Can you share a little about your Babbott presentation, taking place later this year?

Student musicians from Middle School Jazz Band, Lab Band, and Jazz Combo, plus some professionals, will demonstrate aspects of the enormous genre called “jazz,” and what it means to improvise in music. By giving a bit of context, I hope that students will be able to listen to the music from a place of curiosity and empathy.

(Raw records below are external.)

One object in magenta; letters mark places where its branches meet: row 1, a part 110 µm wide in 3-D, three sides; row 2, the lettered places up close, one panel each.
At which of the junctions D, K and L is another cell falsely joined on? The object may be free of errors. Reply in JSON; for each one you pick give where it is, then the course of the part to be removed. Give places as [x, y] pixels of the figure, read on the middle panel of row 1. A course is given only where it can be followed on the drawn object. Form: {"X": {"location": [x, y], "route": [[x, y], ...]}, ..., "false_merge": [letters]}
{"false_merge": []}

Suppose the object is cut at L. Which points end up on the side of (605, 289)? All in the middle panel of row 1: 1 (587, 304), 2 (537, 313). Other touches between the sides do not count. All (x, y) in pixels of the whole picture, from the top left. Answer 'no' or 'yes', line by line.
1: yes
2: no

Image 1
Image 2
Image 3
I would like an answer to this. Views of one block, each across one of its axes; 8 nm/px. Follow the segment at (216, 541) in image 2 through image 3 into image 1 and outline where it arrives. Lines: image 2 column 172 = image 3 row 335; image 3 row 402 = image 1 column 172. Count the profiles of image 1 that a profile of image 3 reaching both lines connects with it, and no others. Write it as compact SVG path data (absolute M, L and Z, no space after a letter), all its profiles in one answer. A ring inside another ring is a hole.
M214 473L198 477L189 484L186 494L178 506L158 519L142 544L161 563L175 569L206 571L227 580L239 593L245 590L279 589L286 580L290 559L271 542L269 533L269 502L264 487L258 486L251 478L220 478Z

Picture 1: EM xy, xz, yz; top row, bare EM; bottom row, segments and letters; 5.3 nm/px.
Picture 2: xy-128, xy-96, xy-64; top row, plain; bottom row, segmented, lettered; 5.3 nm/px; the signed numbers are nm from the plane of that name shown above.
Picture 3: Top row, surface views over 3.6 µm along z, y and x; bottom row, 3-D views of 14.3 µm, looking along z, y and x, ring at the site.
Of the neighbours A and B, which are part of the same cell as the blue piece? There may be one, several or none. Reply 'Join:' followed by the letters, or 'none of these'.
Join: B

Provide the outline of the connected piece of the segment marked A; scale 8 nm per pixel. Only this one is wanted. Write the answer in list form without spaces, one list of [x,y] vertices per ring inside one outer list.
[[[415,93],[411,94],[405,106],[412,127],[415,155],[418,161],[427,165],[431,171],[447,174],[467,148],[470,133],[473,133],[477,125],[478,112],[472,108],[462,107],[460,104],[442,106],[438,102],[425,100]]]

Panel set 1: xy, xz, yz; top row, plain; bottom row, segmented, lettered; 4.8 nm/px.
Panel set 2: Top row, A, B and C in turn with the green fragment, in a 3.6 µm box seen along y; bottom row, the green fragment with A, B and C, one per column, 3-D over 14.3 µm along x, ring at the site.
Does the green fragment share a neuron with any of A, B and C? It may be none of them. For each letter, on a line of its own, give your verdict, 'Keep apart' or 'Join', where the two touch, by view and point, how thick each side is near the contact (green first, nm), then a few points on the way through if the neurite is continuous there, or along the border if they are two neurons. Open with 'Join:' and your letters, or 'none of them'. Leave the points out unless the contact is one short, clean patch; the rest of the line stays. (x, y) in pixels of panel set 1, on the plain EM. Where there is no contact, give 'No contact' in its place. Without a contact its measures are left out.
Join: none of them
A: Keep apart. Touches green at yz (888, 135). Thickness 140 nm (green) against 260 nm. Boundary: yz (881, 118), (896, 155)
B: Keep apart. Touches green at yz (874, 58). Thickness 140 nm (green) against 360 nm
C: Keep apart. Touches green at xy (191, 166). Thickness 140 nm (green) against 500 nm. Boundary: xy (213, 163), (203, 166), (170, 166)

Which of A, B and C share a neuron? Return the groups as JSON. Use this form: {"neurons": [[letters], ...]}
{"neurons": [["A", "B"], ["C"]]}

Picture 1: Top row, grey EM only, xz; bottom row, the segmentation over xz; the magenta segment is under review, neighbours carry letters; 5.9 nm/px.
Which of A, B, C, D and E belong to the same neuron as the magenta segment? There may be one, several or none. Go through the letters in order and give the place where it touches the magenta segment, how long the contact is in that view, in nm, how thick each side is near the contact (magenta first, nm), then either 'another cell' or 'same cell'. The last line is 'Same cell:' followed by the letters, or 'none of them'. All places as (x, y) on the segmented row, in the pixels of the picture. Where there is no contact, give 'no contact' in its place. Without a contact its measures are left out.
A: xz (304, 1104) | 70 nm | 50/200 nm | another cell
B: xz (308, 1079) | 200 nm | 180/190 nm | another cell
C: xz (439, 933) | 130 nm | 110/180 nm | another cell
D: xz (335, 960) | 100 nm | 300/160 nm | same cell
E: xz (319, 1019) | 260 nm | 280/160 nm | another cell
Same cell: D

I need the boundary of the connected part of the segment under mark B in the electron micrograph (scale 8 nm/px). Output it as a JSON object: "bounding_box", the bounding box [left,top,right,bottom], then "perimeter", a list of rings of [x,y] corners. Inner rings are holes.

Another theme is acknowledging the African-American origins of jazz, and addressing, as a white man, what it  means to be an ally in the jazz community. As a teacher and a performer, this starts with recognizing the masters of the music — making it clear that Duke Ellington, Count Basie, and Charlie Parker, for example, should be viewed on the same artistic level as Bach, Mozart, or Beethoven. It also means learning the history of jazz from primary sources: recordings, interviews, and writings of the actual musicians who were there. Collaborating with musicians of all ages and social, economical, ethnic, and musical backgrounds is key: jazz is a musical conversation, and this results in more interesting and nuanced music.

What is something you’ve learned from your students?

Teaching is an incredibly creative act. Finding ways to share music with my students has pushed me creatively every bit as much as composing or improvising music. Teaching requires lots of improvisation!

When Fifth Graders improvise, they might laugh or get excited, but they are fearless! This is a wonderful reminder to me, as an adult, to be less self-conscious, to throw some notes on a page and see what happens.